-- DATA TO PROCESS --

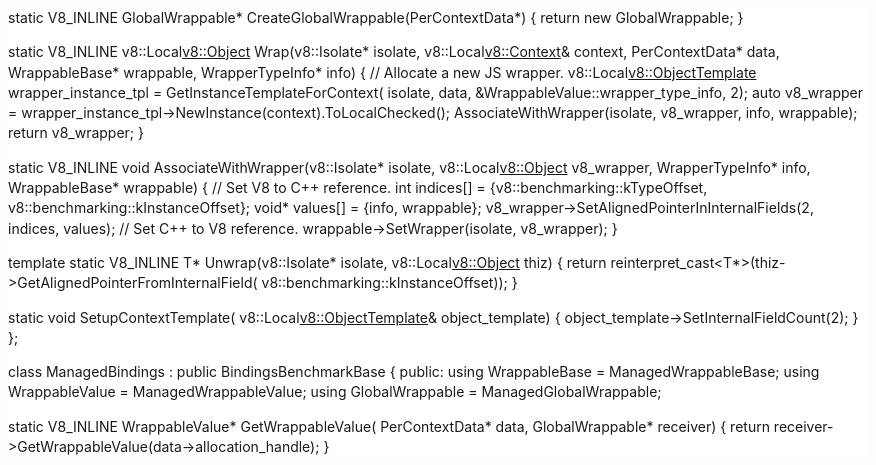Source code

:   static V8_INLINE GlobalWrappable* CreateGlobalWrappable(PerContextData*) {
    return new GlobalWrappable;
  }

  static V8_INLINE v8::Local<v8::Object> Wrap(v8::Isolate* isolate,
                                              v8::Local<v8::Context>& context,
                                              PerContextData* data,
                                              WrappableBase* wrappable,
                                              WrapperTypeInfo* info) {
    // Allocate a new JS wrapper.
    v8::Local<v8::ObjectTemplate> wrapper_instance_tpl =
        GetInstanceTemplateForContext<WrappableValue>(
            isolate, data, &WrappableValue::wrapper_type_info, 2);
    auto v8_wrapper =
        wrapper_instance_tpl->NewInstance(context).ToLocalChecked();
    AssociateWithWrapper(isolate, v8_wrapper, info, wrappable);
    return v8_wrapper;
  }

  static V8_INLINE void AssociateWithWrapper(v8::Isolate* isolate,
                                             v8::Local<v8::Object> v8_wrapper,
                                             WrapperTypeInfo* info,
                                             WrappableBase* wrappable) {
    // Set V8 to C++ reference.
    int indices[] = {v8::benchmarking::kTypeOffset,
                     v8::benchmarking::kInstanceOffset};
    void* values[] = {info, wrappable};
    v8_wrapper->SetAlignedPointerInInternalFields(2, indices, values);
    // Set C++ to V8 reference.
    wrappable->SetWrapper(isolate, v8_wrapper);
  }

  template <typename T>
  static V8_INLINE T* Unwrap(v8::Isolate* isolate, v8::Local<v8::Object> thiz) {
    return reinterpret_cast<T*>(thiz->GetAlignedPointerFromInternalField(
        v8::benchmarking::kInstanceOffset));
  }

  static void SetupContextTemplate(
      v8::Local<v8::ObjectTemplate>& object_template) {
    object_template->SetInternalFieldCount(2);
  }
};

class ManagedBindings : public BindingsBenchmarkBase<ManagedBindings> {
 public:
  using WrappableBase = ManagedWrappableBase;
  using WrappableValue = ManagedWrappableValue;
  using GlobalWrappable = ManagedGlobalWrappable;

  static V8_INLINE WrappableValue* GetWrappableValue(
      PerContextData* data, GlobalWrappable* receiver) {
    return receiver->GetWrappableValue(data->allocation_handle);
  }

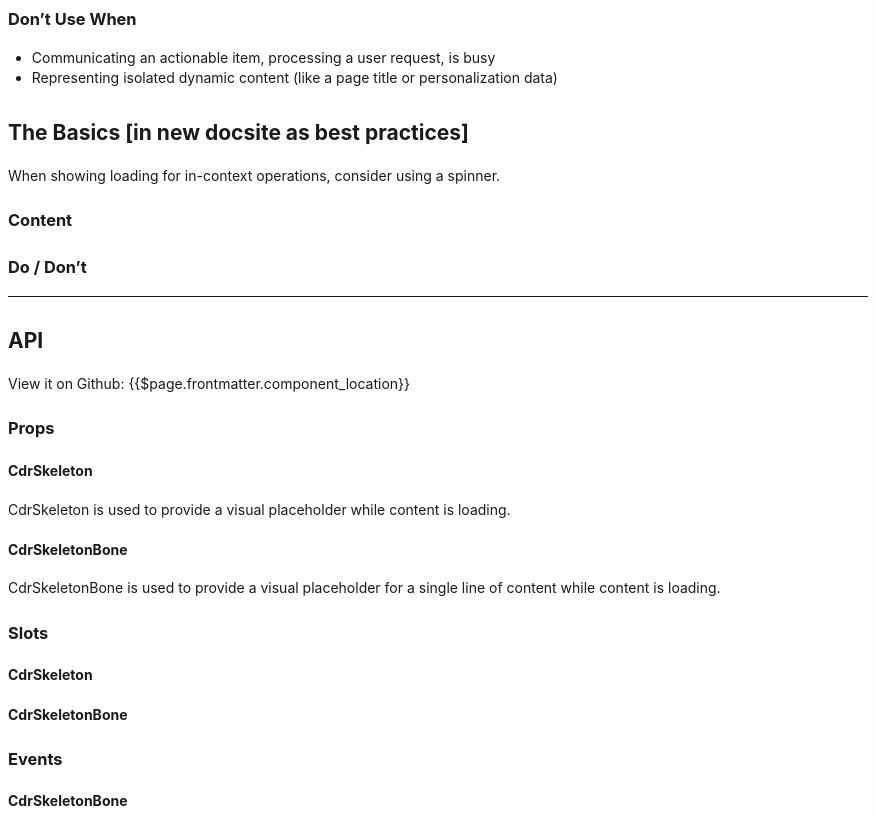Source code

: ### Don’t Use When 

- Communicating an actionable item, processing a user request, is busy 
- Representing isolated dynamic content  (like a page title or personalization data) 

## The Basics [in new docsite as best practices] 

When showing loading for in-context operations, consider using a spinner. 


### Content

### Do / Don’t

<do-dont :examples="$page.frontmatter.structure" />

<do-dont :examples="$page.frontmatter.where" />

<do-dont :examples="$page.frontmatter.when" />

<hr>

## API

<cdr-icon class="cdr-doc-code-snippet__action-icon" use="#brand-github"/> View it on Github: 
<cdr-link :href="$page.frontmatter.component_location">{{$page.frontmatter.component_location}}</cdr-link>

### Props

#### CdrSkeleton

CdrSkeleton is used to provide a visual placeholder while content is loading.

<cdr-doc-api type="prop" :api-data="$page.frontmatter.versions[0].components[0].api.props" />

#### CdrSkeletonBone

CdrSkeletonBone is used to provide a visual placeholder for a single line of content while content is loading.

### Slots

#### CdrSkeleton

<cdr-doc-api type="slot" :api-data="$page.frontmatter.versions[0].components[0].api.slots" />

#### CdrSkeletonBone

### Events

#### CdrSkeletonBone

<cdr-doc-api type="event" :api-data="$page.frontmatter.versions[0].components[0].api.events"/>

-- WRITTEN TASK --
How many of the lines above contain the string "WrappableBase", matching case exactly? Reply with the number alone.

-- OUTPUT OF THE TASK --
3